Ramchand and colleagues analyzed data from postmenopausal women aged at least 45 years who have not received oral bisphosphonates or denosumab within 6 months. For the main DATA-HD study (n = 69; mean age, 66 years; 58% previous oral bisphosphonate users; 57% with history of fragility fracture), women received 20 µg or 40 µg teriparatide (Forteo, Eli Lilly; Bonsity, Alvogen) daily and 60 mg denosumab once every 6 months for 15 months. For the extension study (n = 53; mean age, 66 years; 53% previous oral bisphosphonate users; 49% with history of fragility fracture), women received one dose of zoledronic acid 24 to 35 weeks after the last denosumab dose and were followed an additional 27 months.

At the end of the main DATA-HD study, researchers observed large and rapid BMD gains at the spine and hip; DXA data showed areal BMD gains of 13.6% at the lumbar spine, 5.1% at the total hip and 5.6% at the femoral neck at 15 months.

After receiving one dose of zoledronic acid, mean total hip and femoral neck BMD was maintained for at least 27 months, Ramchand said, with areal BMD remaining at 4.8% above baseline at the total hip and 6.4% above baseline at the femoral neck at month 42. Lumbar spine BMD was fully maintained for 12 months and partially maintained 27 months after the transition, with mean areal BMD remaining at 10.1% above baseline values at month 42.

Additionally, concentrations of the bone turnover markers propeptide of type 1 procollagen, osteocalcin and C-terminal telopeptide gradually increased during the extension phase, but remained at or below pretreatment baseline values, Ramchand said.

“The rise in serum bone turnover markers and loss of BMD after 12 months, particularly at the spine, suggests more frequent re-dosing of zoledronic acid is required,” Ramchand said.

Ramchand noted that the treatment duration in this study was short — 9 months of treatment with teriparatide and two doses of denosumab — and that the findings may not apply to women who received longer courses of therapy.

“These data suggest that short-term overlapping treatment with teriparatide and denosumab followed by a single dose of zoledronic acid may be a particularly effective strategy in the long-term management of patients at high risk of osteoporotic fractures,” Ramchand said.

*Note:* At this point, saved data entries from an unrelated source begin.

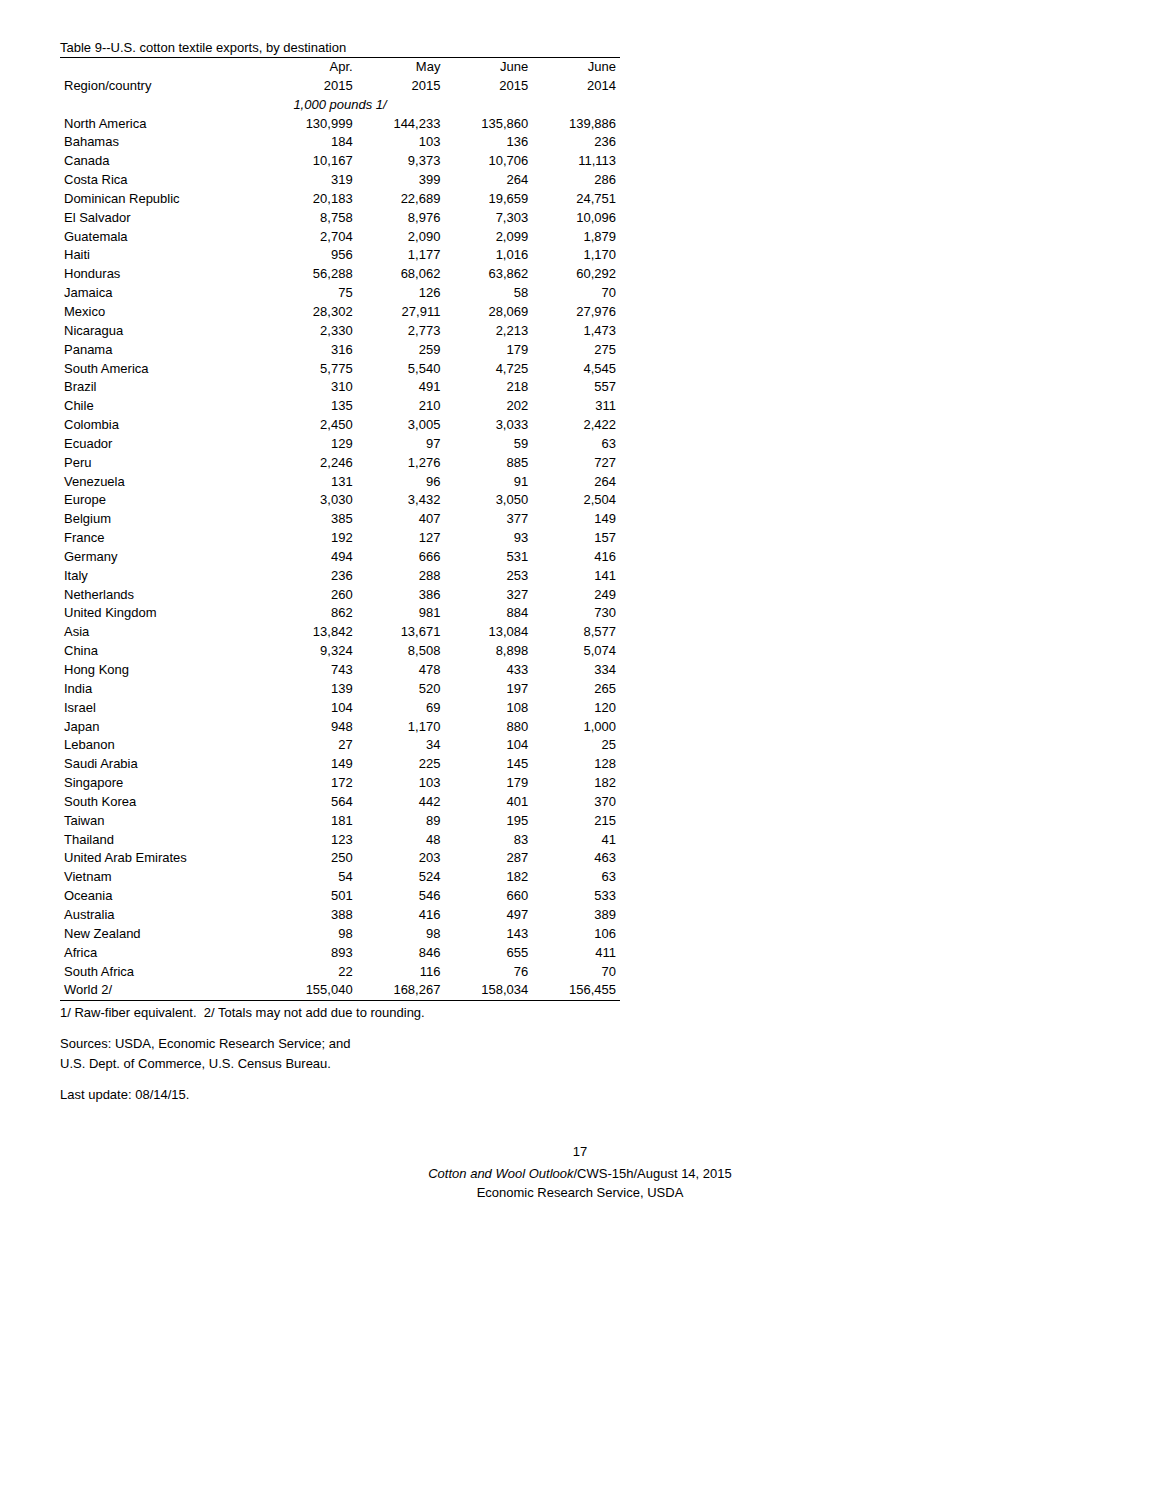Table 9--U.S. cotton textile exports, by destination
| | Apr. | May | June | June |
| --- | --- | --- | --- | --- |
| Region/country | 2015 | 2015 | 2015 | 2014 |
| 1,000 pounds 1/ |
| North America | 130,999 | 144,233 | 135,860 | 139,886 |
| Bahamas | 184 | 103 | 136 | 236 |
| Canada | 10,167 | 9,373 | 10,706 | 11,113 |
| Costa Rica | 319 | 399 | 264 | 286 |
| Dominican Republic | 20,183 | 22,689 | 19,659 | 24,751 |
| El Salvador | 8,758 | 8,976 | 7,303 | 10,096 |
| Guatemala | 2,704 | 2,090 | 2,099 | 1,879 |
| Haiti | 956 | 1,177 | 1,016 | 1,170 |
| Honduras | 56,288 | 68,062 | 63,862 | 60,292 |
| Jamaica | 75 | 126 | 58 | 70 |
| Mexico | 28,302 | 27,911 | 28,069 | 27,976 |
| Nicaragua | 2,330 | 2,773 | 2,213 | 1,473 |
| Panama | 316 | 259 | 179 | 275 |
| South America | 5,775 | 5,540 | 4,725 | 4,545 |
| Brazil | 310 | 491 | 218 | 557 |
| Chile | 135 | 210 | 202 | 311 |
| Colombia | 2,450 | 3,005 | 3,033 | 2,422 |
| Ecuador | 129 | 97 | 59 | 63 |
| Peru | 2,246 | 1,276 | 885 | 727 |
| Venezuela | 131 | 96 | 91 | 264 |
| Europe | 3,030 | 3,432 | 3,050 | 2,504 |
| Belgium | 385 | 407 | 377 | 149 |
| France | 192 | 127 | 93 | 157 |
| Germany | 494 | 666 | 531 | 416 |
| Italy | 236 | 288 | 253 | 141 |
| Netherlands | 260 | 386 | 327 | 249 |
| United Kingdom | 862 | 981 | 884 | 730 |
| Asia | 13,842 | 13,671 | 13,084 | 8,577 |
| China | 9,324 | 8,508 | 8,898 | 5,074 |
| Hong Kong | 743 | 478 | 433 | 334 |
| India | 139 | 520 | 197 | 265 |
| Israel | 104 | 69 | 108 | 120 |
| Japan | 948 | 1,170 | 880 | 1,000 |
| Lebanon | 27 | 34 | 104 | 25 |
| Saudi Arabia | 149 | 225 | 145 | 128 |
| Singapore | 172 | 103 | 179 | 182 |
| South Korea | 564 | 442 | 401 | 370 |
| Taiwan | 181 | 89 | 195 | 215 |
| Thailand | 123 | 48 | 83 | 41 |
| United Arab Emirates | 250 | 203 | 287 | 463 |
| Vietnam | 54 | 524 | 182 | 63 |
| Oceania | 501 | 546 | 660 | 533 |
| Australia | 388 | 416 | 497 | 389 |
| New Zealand | 98 | 98 | 143 | 106 |
| Africa | 893 | 846 | 655 | 411 |
| South Africa | 22 | 116 | 76 | 70 |
| World 2/ | 155,040 | 168,267 | 158,034 | 156,455 |
1/ Raw-fiber equivalent. 2/ Totals may not add due to rounding.
Sources: USDA, Economic Research Service; and
U.S. Dept. of Commerce, U.S. Census Bureau.
Last update: 08/14/15.
17
Cotton and Wool Outlook/CWS-15h/August 14, 2015
Economic Research Service, USDA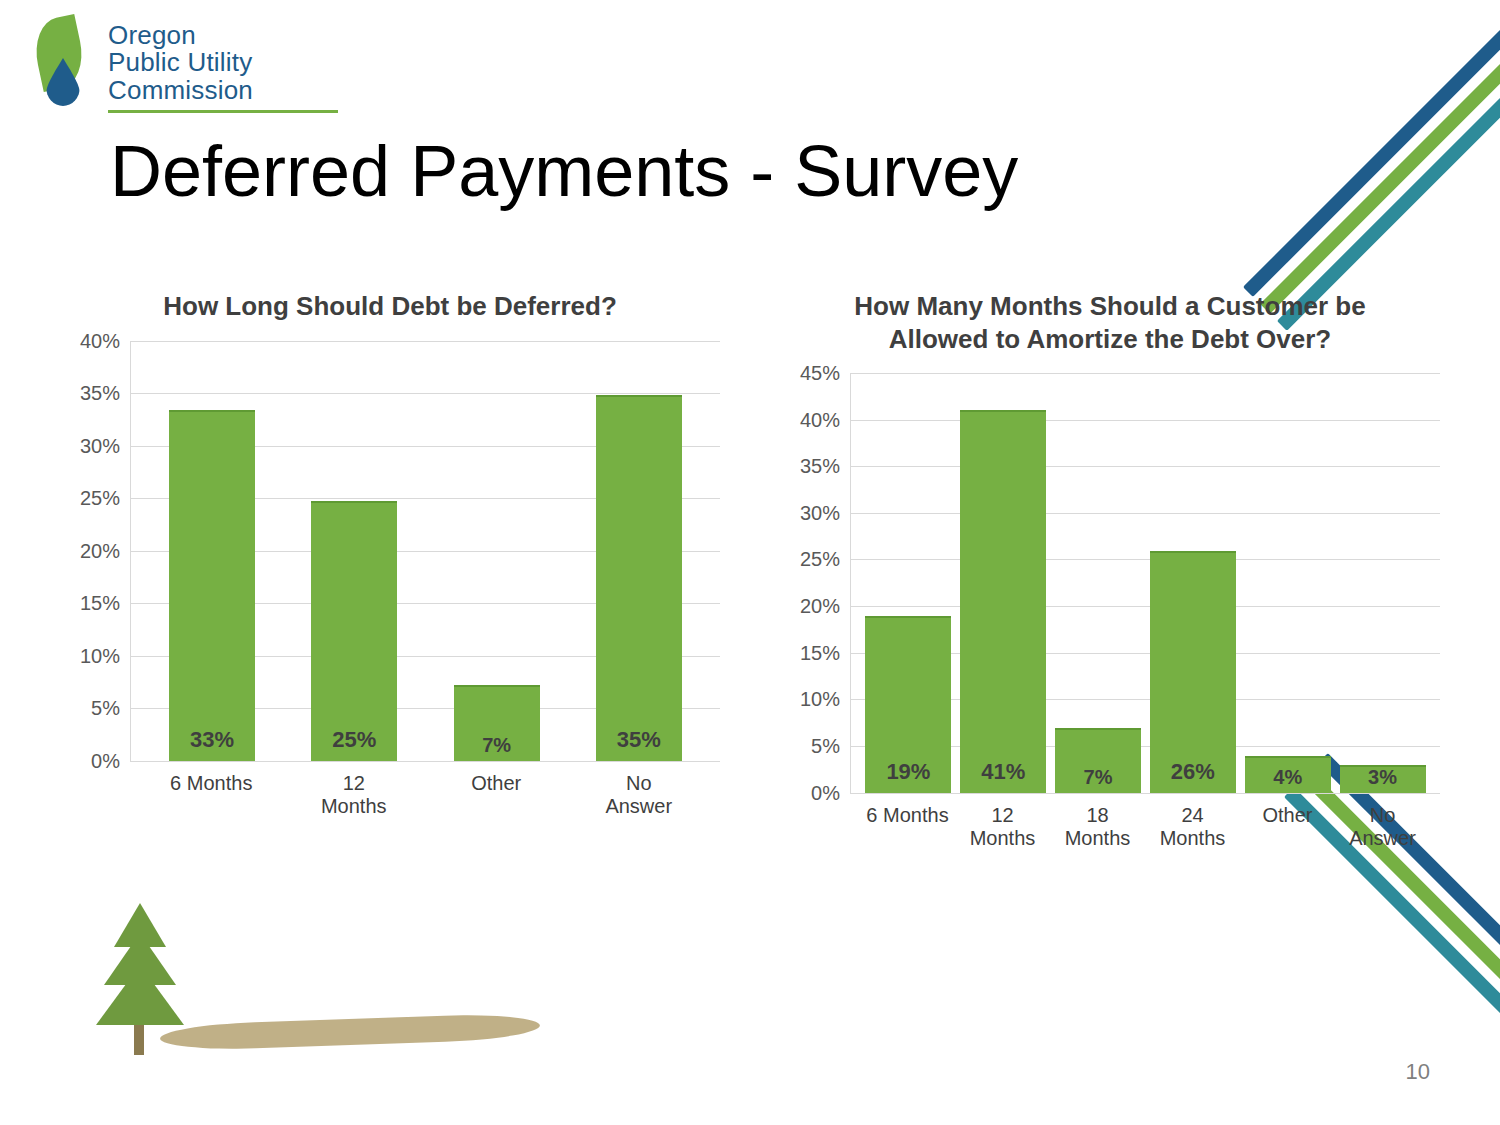Oregon
Public Utility
Commission
Deferred Payments - Survey
How Long Should Debt be Deferred?
40%
35%
30%
25%
20%
15%
10%
5%
0%
33%
25%
7%
35%
6 Months 12 Months Other No Answer
How Many Months Should a Customer be
Allowed to Amortize the Debt Over?
45%
40%
35%
30%
25%
20%
15%
10%
5%
0%
19%
41%
7%
26%
4%
3%
6 Months 12 Months 18 Months 24 Months Other No Answer
10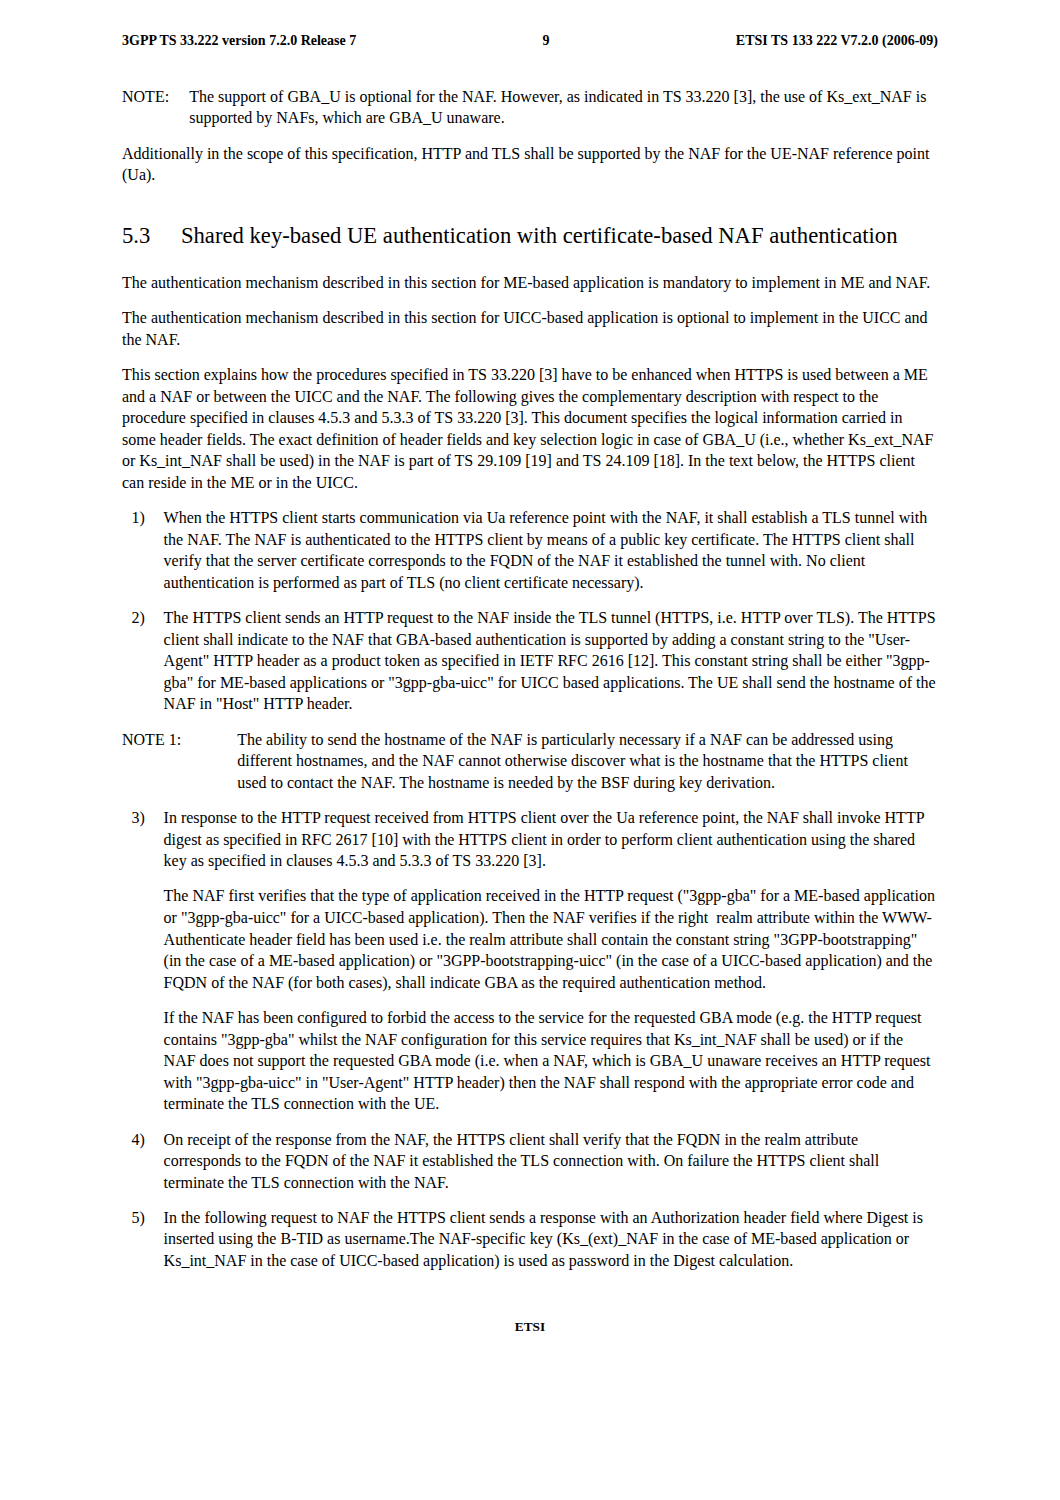3GPP TS 33.222 version 7.2.0 Release 7 9 ETSI TS 133 222 V7.2.0 (2006-09)
NOTE: The support of GBA_U is optional for the NAF. However, as indicated in TS 33.220 [3], the use of Ks_ext_NAF is supported by NAFs, which are GBA_U unaware.
Additionally in the scope of this specification, HTTP and TLS shall be supported by the NAF for the UE-NAF reference point (Ua).
5.3 Shared key-based UE authentication with certificate-based NAF authentication
The authentication mechanism described in this section for ME-based application is mandatory to implement in ME and NAF.
The authentication mechanism described in this section for UICC-based application is optional to implement in the UICC and the NAF.
This section explains how the procedures specified in TS 33.220 [3] have to be enhanced when HTTPS is used between a ME and a NAF or between the UICC and the NAF. The following gives the complementary description with respect to the procedure specified in clauses 4.5.3 and 5.3.3 of TS 33.220 [3]. This document specifies the logical information carried in some header fields. The exact definition of header fields and key selection logic in case of GBA_U (i.e., whether Ks_ext_NAF or Ks_int_NAF shall be used) in the NAF is part of TS 29.109 [19] and TS 24.109 [18]. In the text below, the HTTPS client can reside in the ME or in the UICC.
1)
When the HTTPS client starts communication via Ua reference point with the NAF, it shall establish a TLS tunnel with the NAF. The NAF is authenticated to the HTTPS client by means of a public key certificate. The HTTPS client shall verify that the server certificate corresponds to the FQDN of the NAF it established the tunnel with. No client authentication is performed as part of TLS (no client certificate necessary).
2)
The HTTPS client sends an HTTP request to the NAF inside the TLS tunnel (HTTPS, i.e. HTTP over TLS). The HTTPS client shall indicate to the NAF that GBA-based authentication is supported by adding a constant string to the "User-Agent" HTTP header as a product token as specified in IETF RFC 2616 [12]. This constant string shall be either "3gpp-gba" for ME-based applications or "3gpp-gba-uicc" for UICC based applications. The UE shall send the hostname of the NAF in "Host" HTTP header.
NOTE 1: The ability to send the hostname of the NAF is particularly necessary if a NAF can be addressed using different hostnames, and the NAF cannot otherwise discover what is the hostname that the HTTPS client used to contact the NAF. The hostname is needed by the BSF during key derivation.
3)
In response to the HTTP request received from HTTPS client over the Ua reference point, the NAF shall invoke HTTP digest as specified in RFC 2617 [10] with the HTTPS client in order to perform client authentication using the shared key as specified in clauses 4.5.3 and 5.3.3 of TS 33.220 [3].
The NAF first verifies that the type of application received in the HTTP request ("3gpp-gba" for a ME-based application or "3gpp-gba-uicc" for a UICC-based application). Then the NAF verifies if the right realm attribute within the WWW-Authenticate header field has been used i.e. the realm attribute shall contain the constant string "3GPP-bootstrapping" (in the case of a ME-based application) or "3GPP-bootstrapping-uicc" (in the case of a UICC-based application) and the FQDN of the NAF (for both cases), shall indicate GBA as the required authentication method.
If the NAF has been configured to forbid the access to the service for the requested GBA mode (e.g. the HTTP request contains "3gpp-gba" whilst the NAF configuration for this service requires that Ks_int_NAF shall be used) or if the NAF does not support the requested GBA mode (i.e. when a NAF, which is GBA_U unaware receives an HTTP request with "3gpp-gba-uicc" in "User-Agent" HTTP header) then the NAF shall respond with the appropriate error code and terminate the TLS connection with the UE.
4)
On receipt of the response from the NAF, the HTTPS client shall verify that the FQDN in the realm attribute corresponds to the FQDN of the NAF it established the TLS connection with. On failure the HTTPS client shall terminate the TLS connection with the NAF.
5)
In the following request to NAF the HTTPS client sends a response with an Authorization header field where Digest is inserted using the B-TID as username.The NAF-specific key (Ks_(ext)_NAF in the case of ME-based application or Ks_int_NAF in the case of UICC-based application) is used as password in the Digest calculation.
ETSI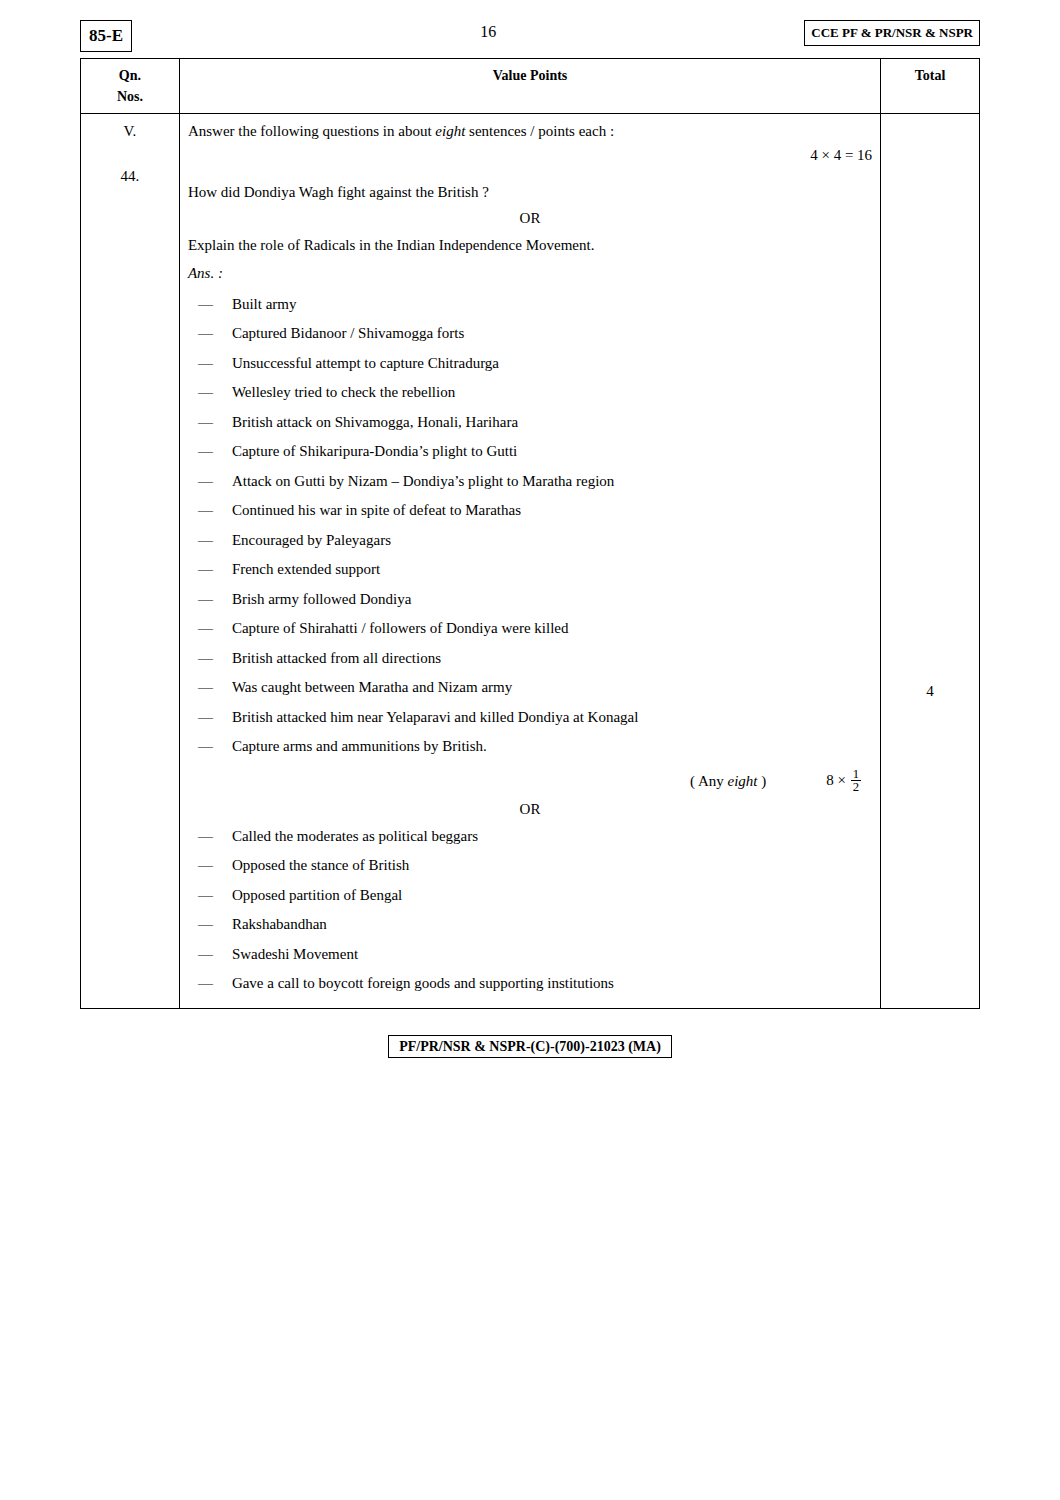85-E
16
CCE PF & PR/NSR & NSPR
| Qn. Nos. | Value Points | Total |
| --- | --- | --- |
| V. 44. | Answer the following questions in about eight sentences / points each : 4 × 4 = 16 How did Dondiya Wagh fight against the British ? OR Explain the role of Radicals in the Indian Independence Movement. Ans. : Built army Captured Bidanoor / Shivamogga forts Unsuccessful attempt to capture Chitradurga Wellesley tried to check the rebellion British attack on Shivamogga, Honali, Harihara Capture of Shikaripura-Dondia’s plight to Gutti Attack on Gutti by Nizam – Dondiya’s plight to Maratha region Continued his war in spite of defeat to Marathas Encouraged by Paleyagars French extended support Brish army followed Dondiya Capture of Shirahatti / followers of Dondiya were killed British attacked from all directions Was caught between Maratha and Nizam army British attacked him near Yelaparavi and killed Dondiya at Konagal Capture arms and ammunitions by British. ( Any eight ) 8 × 1 2 OR Called the moderates as political beggars Opposed the stance of British Opposed partition of Bengal Rakshabandhan Swadeshi Movement Gave a call to boycott foreign goods and supporting institutions | 4 |
PF/PR/NSR & NSPR-(C)-(700)-21023 (MA)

In a second study assessing the effect of zoledronic acid on volumetric BMD and microarchitecture after denosumab, the researchers found that zoledronic acid partially maintains bone density and microarchitecture for at least 12 months after the transition from overlapping therapy. The observed increase in cortical porosity after 27 months, as well as ongoing bone loss and microstructural deterioration, further suggests that more frequent re-dosing of zoledronic acid is required, Ramchand said.